CONSIGNE — Présentez toutes les lignes des entrées ci-dessous sous la forme d'une liste JSON de chaînes, avec une chaîne par ligne et sans les lignes vides.
■ ■ ■ ■ ■
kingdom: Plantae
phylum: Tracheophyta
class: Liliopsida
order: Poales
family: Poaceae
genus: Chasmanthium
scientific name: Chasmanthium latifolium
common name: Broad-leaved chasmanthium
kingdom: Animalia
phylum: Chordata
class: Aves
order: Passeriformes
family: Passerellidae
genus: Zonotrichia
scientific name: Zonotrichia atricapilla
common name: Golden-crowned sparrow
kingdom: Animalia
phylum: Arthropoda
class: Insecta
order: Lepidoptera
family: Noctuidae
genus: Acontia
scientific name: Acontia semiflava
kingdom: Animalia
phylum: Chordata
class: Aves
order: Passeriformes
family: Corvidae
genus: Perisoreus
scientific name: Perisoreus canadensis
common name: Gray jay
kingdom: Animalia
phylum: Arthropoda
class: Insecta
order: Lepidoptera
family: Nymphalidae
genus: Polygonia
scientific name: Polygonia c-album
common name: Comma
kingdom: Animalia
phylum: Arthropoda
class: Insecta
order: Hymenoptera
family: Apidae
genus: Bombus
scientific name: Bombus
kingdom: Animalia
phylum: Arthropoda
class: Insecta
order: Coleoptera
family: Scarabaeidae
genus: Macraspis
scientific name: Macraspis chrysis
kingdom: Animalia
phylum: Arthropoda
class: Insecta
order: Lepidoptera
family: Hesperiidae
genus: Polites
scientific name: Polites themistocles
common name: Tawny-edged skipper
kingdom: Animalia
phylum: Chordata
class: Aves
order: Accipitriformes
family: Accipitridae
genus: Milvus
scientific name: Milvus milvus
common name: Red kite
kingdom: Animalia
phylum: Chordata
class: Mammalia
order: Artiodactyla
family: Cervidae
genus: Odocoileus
■ ■ ■ ■ ■
CORRIGÉ —
[
  "kingdom: Plantae",
  "phylum: Tracheophyta",
  "class: Liliopsida",
  "order: Poales",
  "family: Poaceae",
  "genus: Chasmanthium",
  "scientific name: Chasmanthium latifolium",
  "common name: Broad-leaved chasmanthium",
  "kingdom: Animalia",
  "phylum: Chordata",
  "class: Aves",
  "order: Passeriformes",
  "family: Passerellidae",
  "genus: Zonotrichia",
  "scientific name: Zonotrichia atricapilla",
  "common name: Golden-crowned sparrow",
  "kingdom: Animalia",
  "phylum: Arthropoda",
  "class: Insecta",
  "order: Lepidoptera",
  "family: Noctuidae",
  "genus: Acontia",
  "scientific name: Acontia semiflava",
  "kingdom: Animalia",
  "phylum: Chordata",
  "class: Aves",
  "order: Passeriformes",
  "family: Corvidae",
  "genus: Perisoreus",
  "scientific name: Perisoreus canadensis",
  "common name: Gray jay",
  "kingdom: Animalia",
  "phylum: Arthropoda",
  "class: Insecta",
  "order: Lepidoptera",
  "family: Nymphalidae",
  "genus: Polygonia",
  "scientific name: Polygonia c-album",
  "common name: Comma",
  "kingdom: Animalia",
  "phylum: Arthropoda",
  "class: Insecta",
  "order: Hymenoptera",
  "family: Apidae",
  "genus: Bombus",
  "scientific name: Bombus",
  "kingdom: Animalia",
  "phylum: Arthropoda",
  "class: Insecta",
  "order: Coleoptera",
  "family: Scarabaeidae",
  "genus: Macraspis",
  "scientific name: Macraspis chrysis",
  "kingdom: Animalia",
  "phylum: Arthropoda",
  "class: Insecta",
  "order: Lepidoptera",
  "family: Hesperiidae",
  "genus: Polites",
  "scientific name: Polites themistocles",
  "common name: Tawny-edged skipper",
  "kingdom: Animalia",
  "phylum: Chordata",
  "class: Aves",
  "order: Accipitriformes",
  "family: Accipitridae",
  "genus: Milvus",
  "scientific name: Milvus milvus",
  "common name: Red kite",
  "kingdom: Animalia",
  "phylum: Chordata",
  "class: Mammalia",
  "order: Artiodactyla",
  "family: Cervidae",
  "genus: Odocoileus"
]